▸ PROBLEM TO SOLVE:
Below this line is the material. Write out only its lines from the one containing "Field of view (horizontal): 66.1°." through the one containing "Metres and whole", both kept, exactly.

▸ INFORMATION PROVIDED:
'''

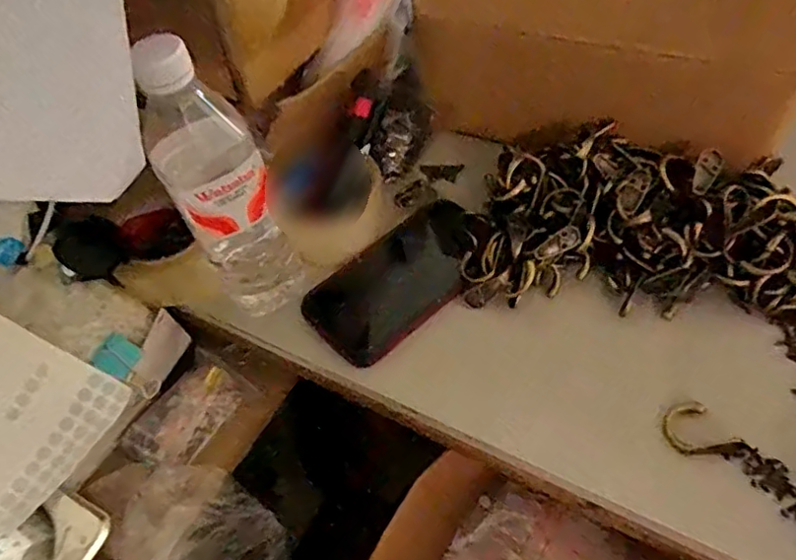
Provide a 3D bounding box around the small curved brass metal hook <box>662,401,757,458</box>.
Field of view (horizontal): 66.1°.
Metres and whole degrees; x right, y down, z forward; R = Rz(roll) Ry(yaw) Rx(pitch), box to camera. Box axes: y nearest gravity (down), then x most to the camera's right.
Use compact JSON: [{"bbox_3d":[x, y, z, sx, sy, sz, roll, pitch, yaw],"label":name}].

'''

▸ REPLY:
Field of view (horizontal): 66.1°.
Metres and whole degrees; x right, y down, z forward; R = Rz(roll) Ry(yaw) Rx(pitch), box to camera. Box axes: y nearest gravity (down), then x most to the camera's right.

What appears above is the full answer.